Bilimin tavsiye ettiği sera gazı azaltım seviyelerine ulaşmamız neredeyse imkânsız görünüyor!
195 ülkenin taraf olduğu Taraflar Konferansı’nı değerlendiren TEMA Vakfı Genel Müdürü M. Serdar Sarıgül, Doha’da gerçekleştirilen iklim müzakerelerinin ‘tutulmamış sözler’ ve ‘kirletmeye devam’ olarak özetlenebileceğini söyledi. Sarıgül şöyle devam etti: “Birkaç hafta önce Uluslararası Enerji Ajansı ve Dünya Bankası tarafından yayınlanan bilimsel raporlarda, sera gazı azaltımları konusunda ülkelerin çok daha hevesli davranmaları gerektiği belirtilmişti. 1 Ocak 2013’te başlayacak Kyoto Protokolü ikinci yükümlülük döneminde, ilk dönemde bazı ülkelere tanınan sera gazı artırım haklarının yani kirletme haklarının devam etmesine karar verildi. Bu durum yalnızca politik iradeyi ve azaltım hedeflerini geciktirmeye yarayacak.
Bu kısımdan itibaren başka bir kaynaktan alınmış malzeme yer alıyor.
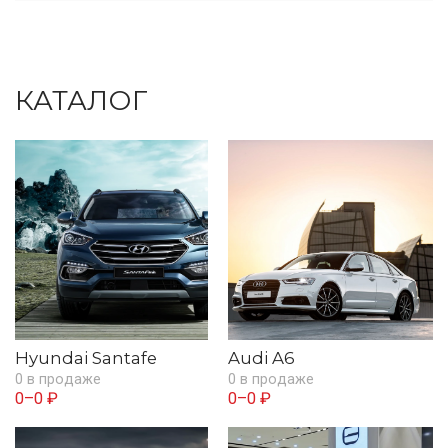
КАТАЛОГ
Hyundai Santafe
Audi A6
0 в продаже
0 в продаже
0–0 ₽
0–0 ₽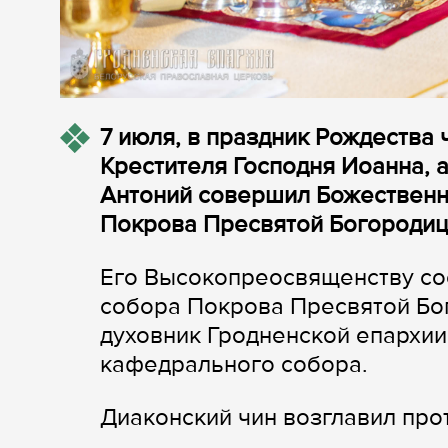
7 июля, в праздник Рождества 
Крестителя Господня Иоанна, 
Антоний совершил Божественн
Покрова Пресвятой Богородиц
Его Высокопреосвященству со
собора Покрова Пресвятой Бо
духовник Гродненской епархии
кафедрального собора.
Диаконский чин возглавил пр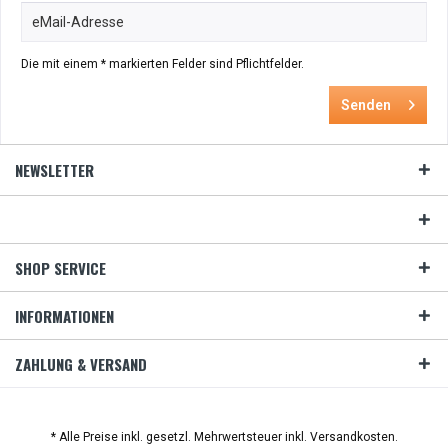
Die mit einem * markierten Felder sind Pflichtfelder.
Senden
NEWSLETTER
SHOP SERVICE
INFORMATIONEN
ZAHLUNG & VERSAND
* Alle Preise inkl. gesetzl. Mehrwertsteuer inkl. Versandkosten.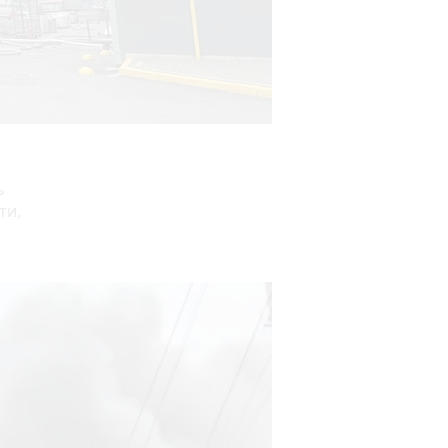
ь
ти,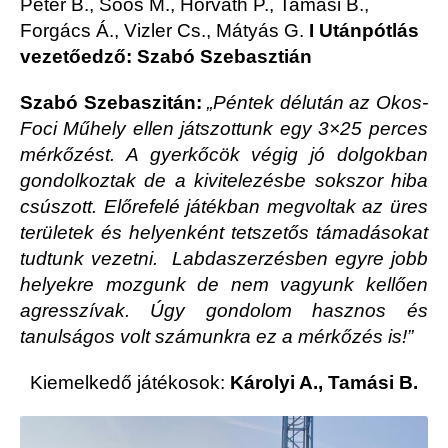
Péter B., Soós M., Horváth P., Tamási B.,
Forgács Á., Vizler Cs., Mátyás G.
I
Utánpótlás
vezetőedző: Szabó Szebasztián
Szabó Szebaszitán:
„Péntek délután az Okos-
Foci Műhely ellen játszottunk egy 3×25 perces
mérkőzést. A gyerkőcök végig jó dolgokban
gondolkoztak de a kivitelezésbe sokszor hiba
csúszott. Előrefelé játékban megvoltak az üres
területek és helyenként tetszetős támadásokat
tudtunk vezetni. Labdaszerzésben egyre jobb
helyekre mozgunk de nem vagyunk kellően
agresszívak. Úgy gondolom hasznos és
tanulságos volt számunkra ez a mérkőzés is!”
Kiemelkedő játékosok:
Károlyi A., Tamási B.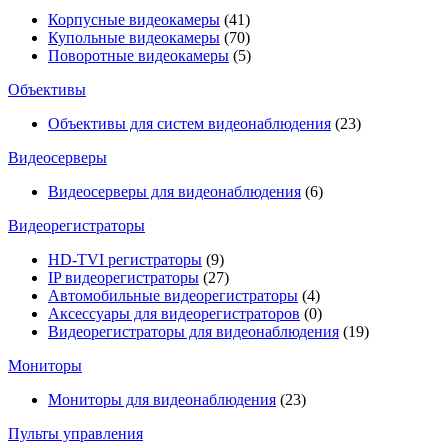
Корпусные видеокамеры
(41)
Купольные видеокамеры
(70)
Поворотные видеокамеры
(5)
Объективы
Объективы для систем видеонаблюдения
(23)
Видеосерверы
Видеосерверы для видеонаблюдения
(6)
Видеорегистраторы
HD-TVI регистраторы
(9)
IP видеорегистраторы
(27)
Автомобильные видеорегистраторы
(4)
Аксессуары для видеорегистраторов
(0)
Видеорегистраторы для видеонаблюдения
(19)
Мониторы
Мониторы для видеонаблюдения
(23)
Пульты управления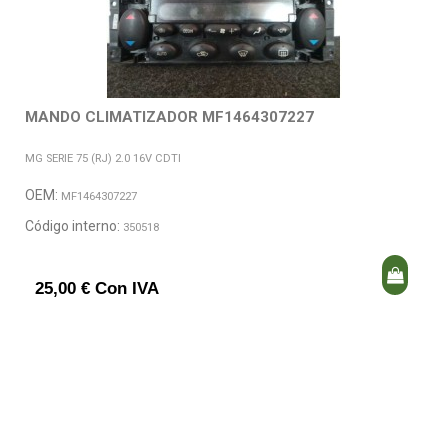
MANDO CLIMATIZADOR MF1464307227
MG SERIE 75 (RJ) 2.0 16V CDTI
OEM:
MF1464307227
Código interno:
350518
25,00 € Con IVA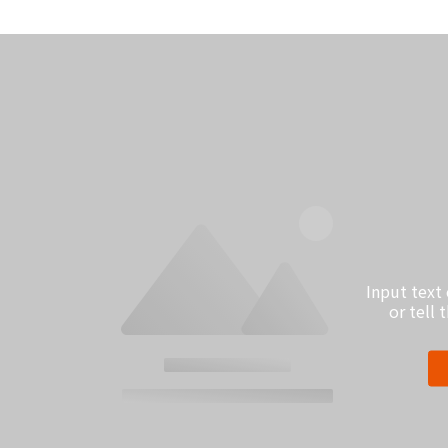
Image Title
Input 
Input text contents to promote your event
or t
or tell the story about this slideshow.
Enter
Böyle devam edersek, bilimin tavsiye ettiği sera gazı azaltım seviyelerine ulaşmamız neredeyse imkânsız görünüyor.”
Uzun dönemli adil ve bağlayıcı bir anlaşma bu politikalar ile çok zor
TEMA Vakfı Çevre Politikaları Koordinatörü ve İklim Projeleri Sorumlusu Gökşen Şahin de bağlayıcı nitelikte yeni bir anlaşmanın oluşturulması ve bu anlaşmanın 2015’te imzalanarak, 2020’de yürürlüğe girmesi konusunda çalışan Durban Platformu Çalışma Grubu’nun çıktılarını değerlendirdi. Şahin şunları söyledi: “Katar’da oluşturulan metinlerin iklim değişikliği ile mücadele için gerçekten yapılması gerekenler seviyesine gelebilmesi için ülke delegasyonlarının, başkentlerine dönüp gerçekten çalışmaya başlamaları gerekiyor. Şu anda alınan kararlar ile bağlayıcılığı olan, adil ve sera gazı azaltım konusunda gerçekten doğru adımları hayata geçirecek bir anlaşma mümkün görünmüyor. İklim değişikliği bağlantılı felaketlerden etkilenen ülkelerin zarar ve kayıpları ile ilgili çalışma programının oluşturulmasının dahi önümüzdeki yıla bırakılması da birçok ülkenin süreçten kaçmak konusundaki çabalarına işaret ediyor” dedi.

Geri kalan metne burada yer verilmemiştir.